When the hub has systemConfig.discovery.enabled = true, the CLI can browse the public marketplace and install servers into your own hub or directly into a client-side config file. 
# Browse the active profile's hub
mcphub discover --search github --limit 10
mcphub discover info amap-maps
mcphub discover categories
mcphub discover tags

# Install into the active hub (POST /api/servers)
mcphub install amap-maps --env AMAP_MAPS_API_KEY=...

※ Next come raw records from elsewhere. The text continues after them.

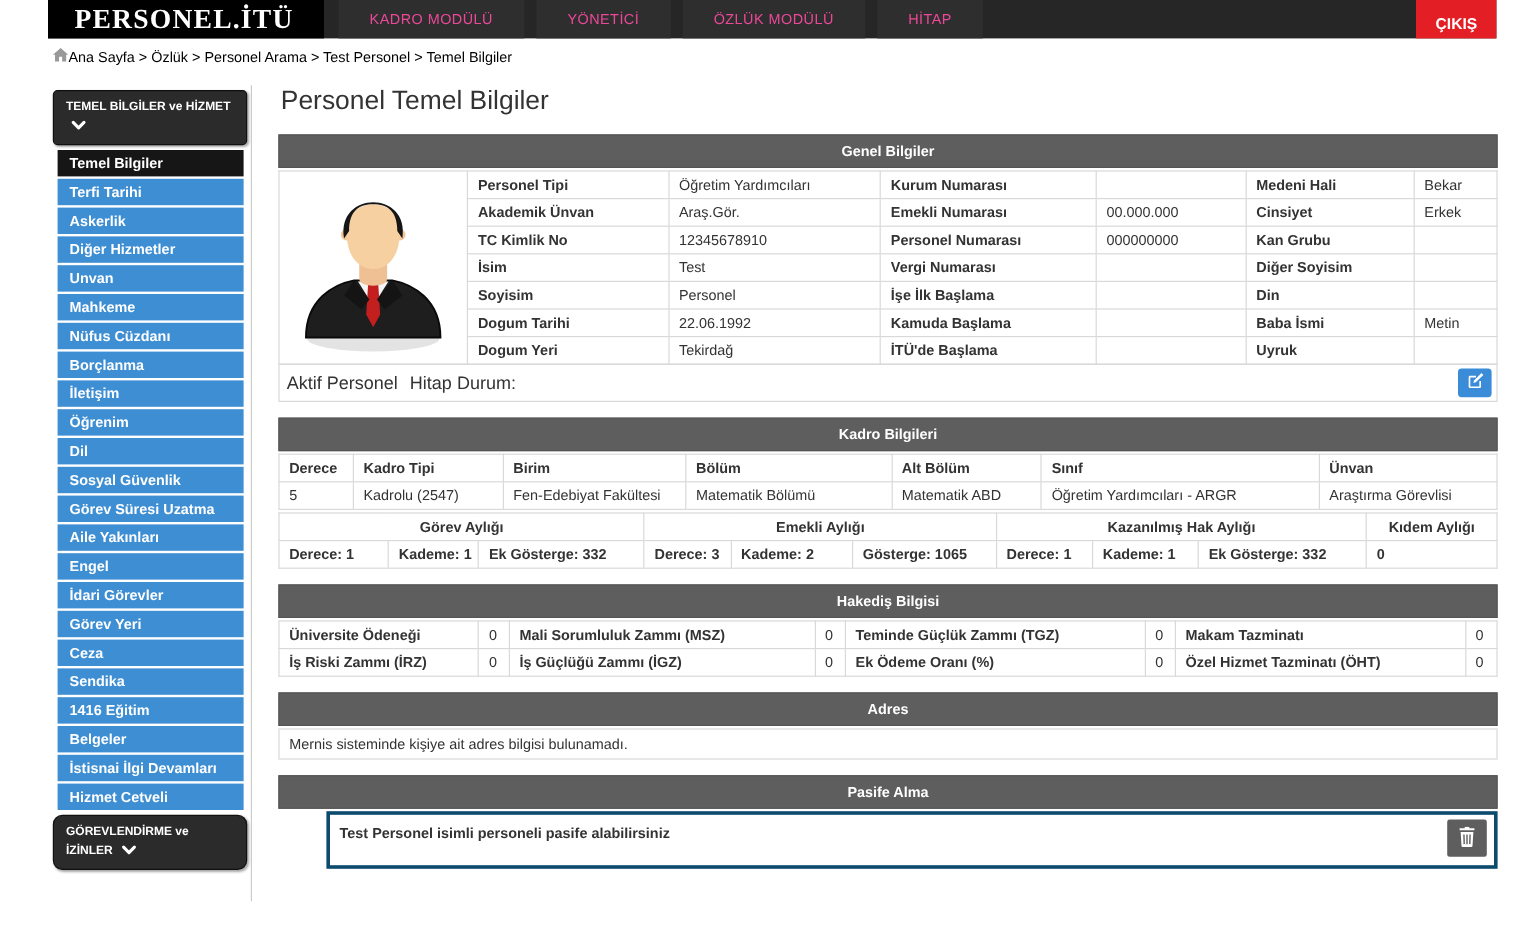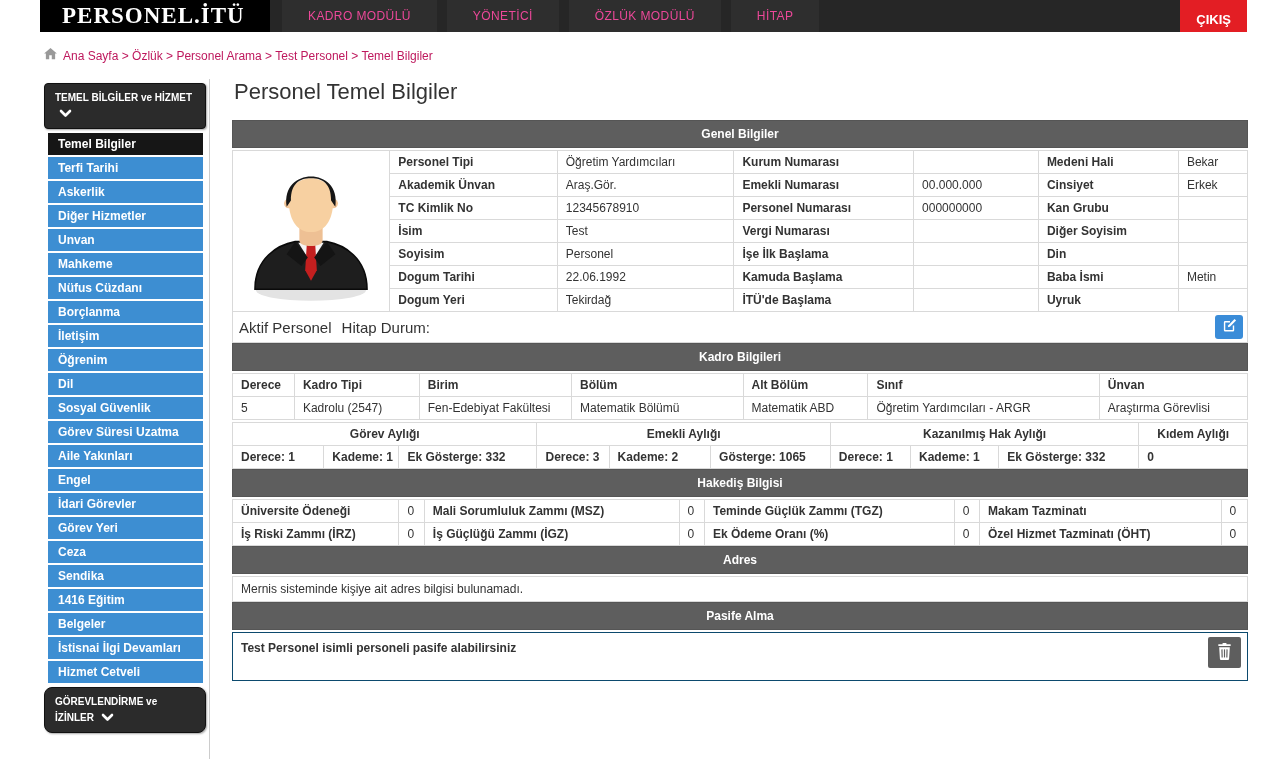--- a/index.html
+++ b/index.html
@@ -17,7 +17,7 @@
                 border:none; padding:12px 16px; cursor:pointer; font-family:"Liberation Sans", sans-serif; }
 
   
-  .crumbs { margin:16px 40px 0 44px; font-size:12px; color:#be185d; display:flex; align-items:center; gap:6px; cursor:pointer; }
+  .crumbs { margin:8px 40px 0 44px; font-size:12px; color:#000000; display:flex; align-items:center; gap:0; cursor:pointer; }
   .crumbs svg { flex-shrink:0; }
 
   

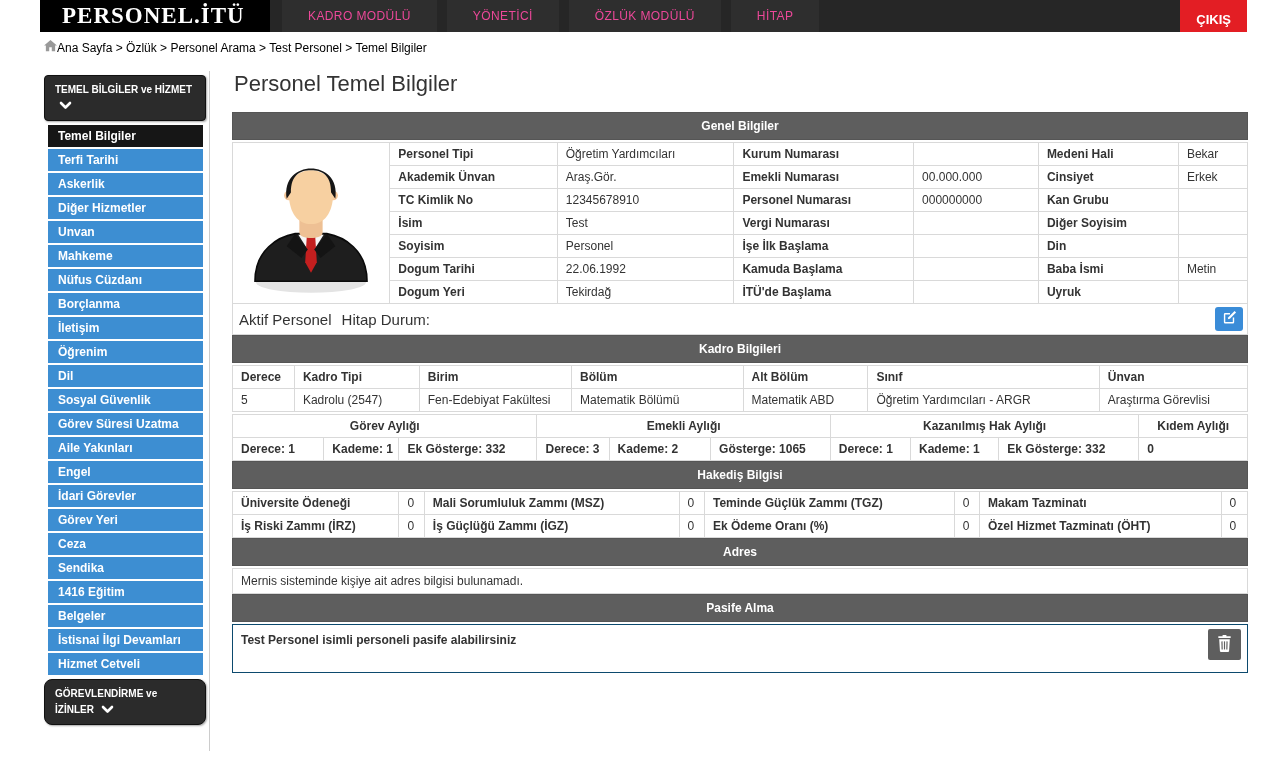--- a/index.html
+++ b/index.html
@@ -37,7 +37,7 @@
   .page-title { font-size:22px; font-weight:normal; color:#333; margin:0 0 15px 2px; }
 
   .sec-bar { background:#5e5e5e; border:1px solid #555; color:#fff; font-weight:bold; font-size:12px;
-             text-align:center; padding:6px 0; }
+             text-align:center; padding:6px 0; margin-top:13px; }
   .sec-bar.first { margin-top:0; }
 
   table { width:100%; border-collapse:collapse; table-layout:fixed; margin-top:2px; }

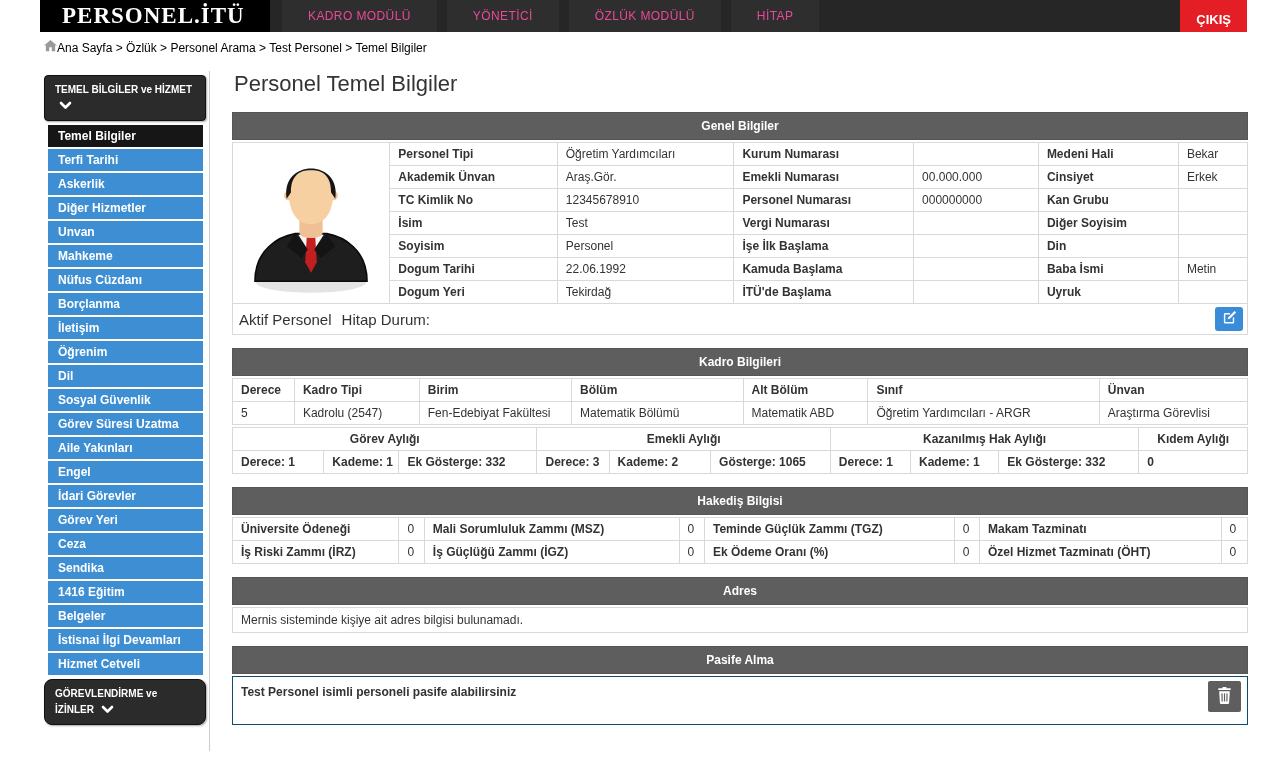--- a/index.html
+++ b/index.html
@@ -55,7 +55,7 @@
   .aylik td { font-weight:bold; }
 
   .note-box { border:1px solid #d9d9d9; margin-top:2px; padding:5px 8px; font-size:12px; min-height:24px; }
-  .pasife-box { border:1px solid #0c4a6e; margin-top:2px; padding:4px 6px 12px 8px; display:flex; align-items:center; min-height:42px; }
+  .pasife-box { border:3px solid #0c4a6e; margin-top:2px; padding:4px 6px 7px 8px; display:flex; align-items:center; min-height:42px;margin-left:40px; }
   .pasife-text { font-size:12px; font-weight:bold; align-self:flex-start; padding-top:4px; }
   .trash-btn { margin-left:auto; width:33px; height:31px; background:#5e5e5e; border:none; border-radius:2px;
                display:flex; align-items:center; justify-content:center; cursor:pointer; }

# Install from a different hub into the active one
mcphub install some-server --remote https://hub.example.com --yes

# Dry-run: just print the mcpServers snippet
mcphub install amap-maps --dry-run

# Install into a Claude Desktop / OpenClaw-style config file
mcphub install amap-maps --to file --out ~/Library/Application\ Support/Claude/claude_desktop_config.json
Notes:
  • --type picks the installation method (npm, docker, uvx, pip, binary). If omitted, the hub picks the first available; if the requested type doesn’t exist, the CLI lists the alternatives.
  • --env KEY=VAL (repeatable) injects environment values — both predeclared and additional keys are merged into the resulting env block.
  • --to file writes atomically (temp file + rename), so a crashed write can’t corrupt your client config.

Exit codes

CodeMeaning
0Success
1Usage error (bad flag, missing argument, unauthorized state)
2API error (non-2xx response from the hub)

Autonomous-agent recipe

Every command supports --json and reads MCPHUB_URL / MCPHUB_TOKEN, so an agent can drive the entire discover → call loop from JSON: 
export MCPHUB_URL=http://localhost:3000
export MCPHUB_TOKEN=$JWT

# 1. enumerate tools
mcphub tools list --json > tools.json

# 2. pick one and read its schema
mcphub tools get fetch_url --json > schema.json

# 3. build a payload from the schema and invoke
mcphub call fetch_url --params-json "$(jq -n '{url:"https://example.com"}')" --json
The tools list --json response is intentionally flat ({server, serverStatus, name, description, enabled}) so an agent can filter in one pass without traversing nested servers[*].tools[*].

Scripting and CI

The CLI is JSON-friendly: --json is honored by every command, and MCPHUB_URL / MCPHUB_TOKEN make it easy to skip the credentials file in CI. 
export MCPHUB_URL=https://hub.example.com
export MCPHUB_TOKEN=$CI_HUB_TOKEN

mcphub servers list --json | jq '.[] | select(.status != "connected") | .name'
For bearer-key auth in CI, add MCPHUB_TOKEN_KIND=bearer (or --bearer). Note that only system-level bearer keys with accessType=all authorize the /api/* management surface. Scoped system keys and user-level keys are for MCP transports only.